Un pas vers la décrispation

« Il a fallu que nous puissions venir partager les résultats de nos réflexions avec le Président de la République, dans la mesure où les questions que nous avons abordées ont concerné la situation sécuritaire, l’état du processus électoral et l’éducation chrétienne», a déclaré à la presse, l’archevêque de Kisangani.

Concernant le processus électoral qui tient à cœur l’opinion congolaise, Mgr Marcel Utembi a indiqué qu’un mémorandum a été transmis à ce sujet au Chef de l’Etat dont il s’est gardé, par ailleurs, de livrer le contenu à la presse, préférant réserver la primeur à l’autorité suprême du pays.

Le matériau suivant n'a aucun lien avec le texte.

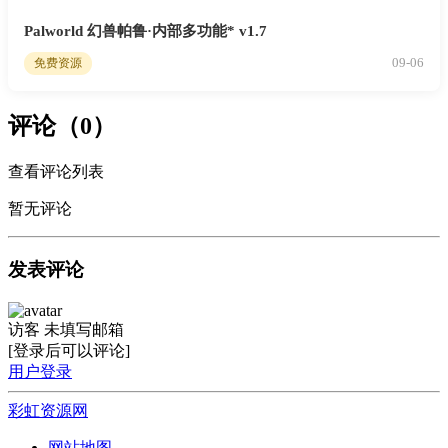
Palworld 幻兽帕鲁·内部多功能* v1.7
09-06
免费资源
评论（0）
查看评论列表
暂无评论
发表评论
访客
未填写邮箱
[登录后可以评论]
用户登录
彩虹资源网
网站地图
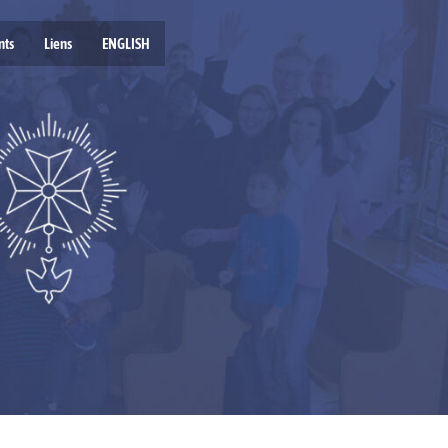
nts
Liens
ENGLISH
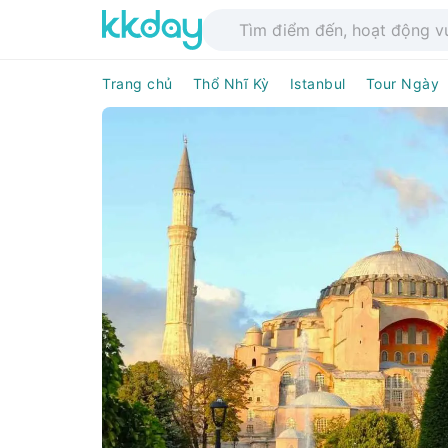
Trang chủ
Thổ Nhĩ Kỳ
Istanbul
Tour Ngày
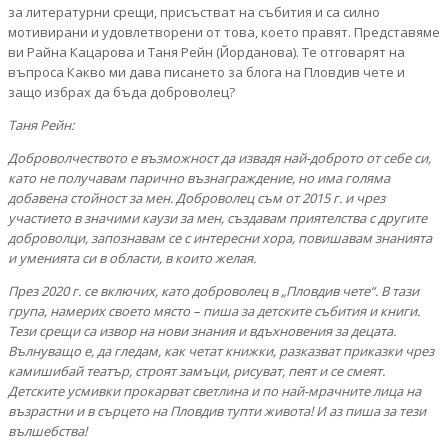
за литературни срещи, присъстват на събития и са силно
мотивирани и удовлетворени от това, което правят. Представяме
ви Райна Кацарова и Таня Рейн (Йорданова). Те отговарят на
въпроса Какво ми дава писането за блога на Пловдив чете и
защо избрах да бъда доброволец?
Таня Рейн:
Доброволчеството е възможност да извадя най-доброто от себе си,
като не получавам парично възнаграждение, но има голяма
добавена стойност за мен. Доброволец съм от 2015 г. и чрез
участието в значими каузи за мен, създавам приятелства с другите
доброволци, запознавам се с интересни хора, повишавам знанията
и уменията си в области, в които желая.
През 2020 г. се включих, като доброволец в „Пловдив чете“. В тази
група, намерих своето място – пиша за детските събития и книги.
Тези срещи са извор на нови знания и вдъхновения за децата.
Вълнуващо е, да гледам, как четат книжки, разказват приказки чрез
камишибай театър, строят замъци, рисуват, пеят и се смеят.
Детските усмивки прокарват светлина и по най-мрачните лица на
възрастни и в сърцето на Пловдив тупти живота! И аз пиша за тези
вълшебства!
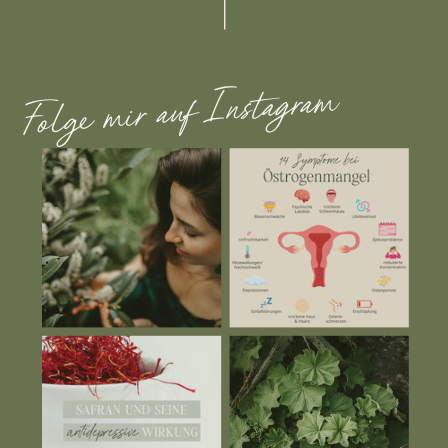
Folge mir auf Instagram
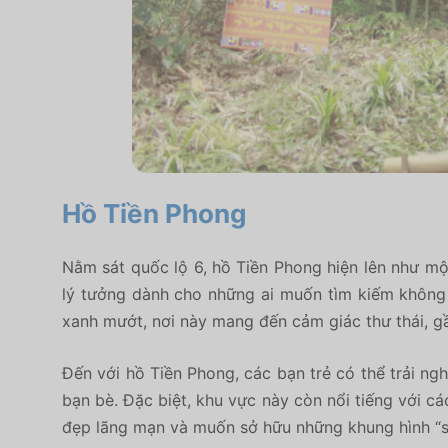
Hồ Tiền Phong
Nằm sát quốc lộ 6,
hồ Tiền Phong hiện lên như mộ
lý tưởng dành cho những ai muốn tìm kiếm không 
xanh mướt,
nơi này mang đến cảm giác thư thái,
gầ
Đến với hồ Tiền Phong,
các bạn trẻ có thể trải n
bạn bè.
Đặc biệt,
khu vực này còn nổi tiếng với cá
đẹp lãng mạn và muốn sở hữu những khung hình “s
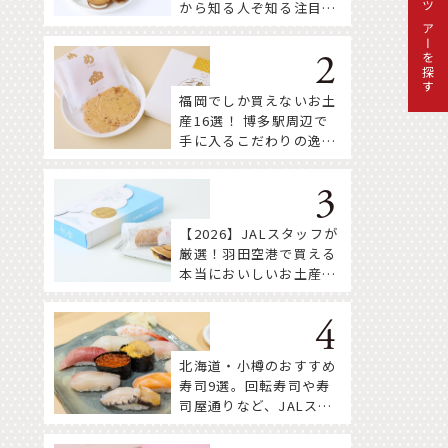
から知る人ぞ知る注目株
ツアーを探す
まで！
福岡でしか買えないお土
産16選！ 博多駅周辺で
手に入るこだわりの逸品
をセレクト
【2026】JALスタッフが
厳選！羽田空港で買える
本当においしいお土産18
選
北海道・小樽のおすすめ
寿司9選。回転寿司や寿
司屋通りなど、JALスタ
ッフ推薦店はここ！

Pour Mgr Marcel Utembi qui considère le processus électoral comme une dynamique, une étape a déjà été franchie. Le plus important, a-t-il déclaré, est d’aller de l’avant. «Il y a un temps pour tout, un temps pour réfléchir, un temps pour se quereller, un temps pour se concerter et un temps pour être réaliste et pour prendre des décisions », a-t-il martelé. Et d’ajouter qu’en tant que parties prenantes au processus électoral, «l’Eglise, l’État et d’autres partenaires, sont astreintes à travailler en synergie dans le cadre d’un certain nombre d’aspects liés à la dynamique électorale. Tel est le cas, par exemple, de l’éducation civique électorale et de la mission d’observation dont il faut poser, d’ores et déjà, les fondements plutôt que d’attendre 2023 ».

«C’est cela les points sur lesquels nous pouvons fédérer et mutualiser nos forces pour aller de l’avant afin d’atteindre cet objectif qui consiste à assurer le bien-être du peuple congolais», a-t-il ajouté.

A en croire Mgr Marcel Utembi, il n’y a donc pas de désaccord entre l’église et le pouvoir. « Nous regardons tous dans la même direction, même si par moment, il y a des petits couacs qui ne manquent pas dans toute organisation humaine », a-t-il précisé, rappelant que le plus important, «c’est de chercher à recadrer les choses quand il le faut».

Concernant la situation sécuritaire du pays, Mgr Utembi a indiqué que la Cénco a fait une série de recommandations au Président de la République pour qu’il voit dans quelle mesure l’état de siège pourrait être requalifié en Ituri et au Nord-Kivu.

Quant au secteur de l’éducation, plombée par une gratuité de l’enseignement de base qui peine à décoller, Mgr Utembi a fait remarquer que la Cénco s’est dorénavant engagée à prêter main forte au Gouvernement afin d’apporter des solutions idoines aux problèmes qui minent ce domaine vital de la vie nationale.

A noter que les présidents de deux chambres du Parlement, Mboso N’Kodia (Assemblée nationale) et Modeste Bahati (Sénat), ont assisté à ces retrouvailles.

Les présidents de deux chambres, accompagnés du Premier ministre et du conseiller spécial du Chef de l’Etat en matière de sécurité, avaient récemment initiés des pourparlers directs avec le Cardinal Ambongo et le président de l’ECCpour baliser le terrain, rappelle-t-on.